_What you will do_.
Begin with the first line of the entries below and reproduce each line exactly, ending with the line that holds "- [x] False".

_Dataset_.
—————

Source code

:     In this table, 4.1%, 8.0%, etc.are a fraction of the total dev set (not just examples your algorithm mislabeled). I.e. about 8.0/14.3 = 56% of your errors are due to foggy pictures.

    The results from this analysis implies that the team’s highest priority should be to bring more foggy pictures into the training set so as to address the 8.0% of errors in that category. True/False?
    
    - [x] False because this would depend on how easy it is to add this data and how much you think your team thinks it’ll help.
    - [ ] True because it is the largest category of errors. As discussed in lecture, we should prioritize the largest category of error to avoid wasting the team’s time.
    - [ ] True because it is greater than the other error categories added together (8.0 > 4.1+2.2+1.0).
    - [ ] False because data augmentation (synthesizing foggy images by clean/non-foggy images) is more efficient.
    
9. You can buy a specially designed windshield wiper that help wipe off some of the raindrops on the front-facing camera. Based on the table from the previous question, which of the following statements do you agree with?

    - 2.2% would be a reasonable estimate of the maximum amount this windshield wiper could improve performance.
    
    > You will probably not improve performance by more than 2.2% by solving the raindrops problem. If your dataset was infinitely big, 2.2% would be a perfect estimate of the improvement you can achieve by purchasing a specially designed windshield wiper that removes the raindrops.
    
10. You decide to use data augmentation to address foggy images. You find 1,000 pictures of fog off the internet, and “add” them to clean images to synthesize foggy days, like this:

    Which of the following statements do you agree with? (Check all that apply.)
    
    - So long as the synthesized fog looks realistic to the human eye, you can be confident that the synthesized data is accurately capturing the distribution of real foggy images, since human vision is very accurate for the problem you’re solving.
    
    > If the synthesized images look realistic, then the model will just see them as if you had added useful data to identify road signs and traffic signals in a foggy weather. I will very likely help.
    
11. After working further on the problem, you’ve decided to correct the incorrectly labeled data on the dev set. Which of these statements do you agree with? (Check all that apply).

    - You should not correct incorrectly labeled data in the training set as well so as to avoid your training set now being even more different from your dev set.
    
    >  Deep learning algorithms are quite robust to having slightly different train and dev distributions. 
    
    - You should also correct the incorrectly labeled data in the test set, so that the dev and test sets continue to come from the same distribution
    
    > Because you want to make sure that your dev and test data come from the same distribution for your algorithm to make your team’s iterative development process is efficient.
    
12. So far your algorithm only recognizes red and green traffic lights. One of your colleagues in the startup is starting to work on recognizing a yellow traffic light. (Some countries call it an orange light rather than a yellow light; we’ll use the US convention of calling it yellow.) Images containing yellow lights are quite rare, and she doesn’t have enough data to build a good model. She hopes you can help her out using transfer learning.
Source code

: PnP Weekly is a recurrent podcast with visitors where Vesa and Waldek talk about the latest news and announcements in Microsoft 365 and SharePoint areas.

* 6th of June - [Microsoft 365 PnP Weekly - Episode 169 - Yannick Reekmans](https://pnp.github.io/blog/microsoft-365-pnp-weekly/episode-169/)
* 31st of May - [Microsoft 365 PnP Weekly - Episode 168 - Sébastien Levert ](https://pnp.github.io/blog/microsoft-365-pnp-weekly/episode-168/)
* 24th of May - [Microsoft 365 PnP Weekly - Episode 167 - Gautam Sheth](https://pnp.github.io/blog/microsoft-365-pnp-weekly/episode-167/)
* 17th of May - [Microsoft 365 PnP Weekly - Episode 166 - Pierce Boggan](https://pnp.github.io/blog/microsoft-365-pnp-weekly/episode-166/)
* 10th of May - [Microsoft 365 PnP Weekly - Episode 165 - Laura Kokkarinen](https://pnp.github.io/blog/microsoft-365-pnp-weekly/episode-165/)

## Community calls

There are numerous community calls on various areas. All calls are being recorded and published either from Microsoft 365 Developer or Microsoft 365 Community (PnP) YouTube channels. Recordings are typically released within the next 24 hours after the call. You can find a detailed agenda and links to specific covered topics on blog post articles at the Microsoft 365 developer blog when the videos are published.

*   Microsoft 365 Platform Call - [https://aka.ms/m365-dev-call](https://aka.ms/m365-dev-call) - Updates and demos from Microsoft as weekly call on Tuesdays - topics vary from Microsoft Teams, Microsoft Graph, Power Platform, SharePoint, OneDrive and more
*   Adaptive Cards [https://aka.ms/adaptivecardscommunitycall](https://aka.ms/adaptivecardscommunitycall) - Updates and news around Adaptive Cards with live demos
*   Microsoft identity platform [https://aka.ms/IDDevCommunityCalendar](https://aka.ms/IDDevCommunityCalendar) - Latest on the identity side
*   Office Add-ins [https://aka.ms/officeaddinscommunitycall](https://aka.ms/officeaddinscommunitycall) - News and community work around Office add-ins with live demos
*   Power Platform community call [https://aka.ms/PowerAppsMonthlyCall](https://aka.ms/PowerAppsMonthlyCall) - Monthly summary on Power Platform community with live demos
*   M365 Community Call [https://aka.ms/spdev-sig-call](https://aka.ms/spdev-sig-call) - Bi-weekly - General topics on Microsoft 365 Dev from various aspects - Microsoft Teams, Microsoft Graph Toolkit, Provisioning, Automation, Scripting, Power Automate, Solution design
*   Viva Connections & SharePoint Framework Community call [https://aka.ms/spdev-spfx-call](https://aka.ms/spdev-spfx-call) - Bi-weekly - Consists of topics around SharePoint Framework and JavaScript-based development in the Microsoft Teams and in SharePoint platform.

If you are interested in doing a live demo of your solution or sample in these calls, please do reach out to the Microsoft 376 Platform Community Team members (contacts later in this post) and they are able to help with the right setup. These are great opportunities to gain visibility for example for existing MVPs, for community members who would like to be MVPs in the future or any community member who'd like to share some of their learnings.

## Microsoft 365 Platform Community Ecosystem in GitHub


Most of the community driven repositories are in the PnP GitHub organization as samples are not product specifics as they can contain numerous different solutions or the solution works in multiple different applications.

—————

_Exercise answer_.
Source code

:     In this table, 4.1%, 8.0%, etc.are a fraction of the total dev set (not just examples your algorithm mislabeled). I.e. about 8.0/14.3 = 56% of your errors are due to foggy pictures.

    The results from this analysis implies that the team’s highest priority should be to bring more foggy pictures into the training set so as to address the 8.0% of errors in that category. True/False?
    
    - [x] False because this would depend on how easy it is to add this data and how much you think your team thinks it’ll help.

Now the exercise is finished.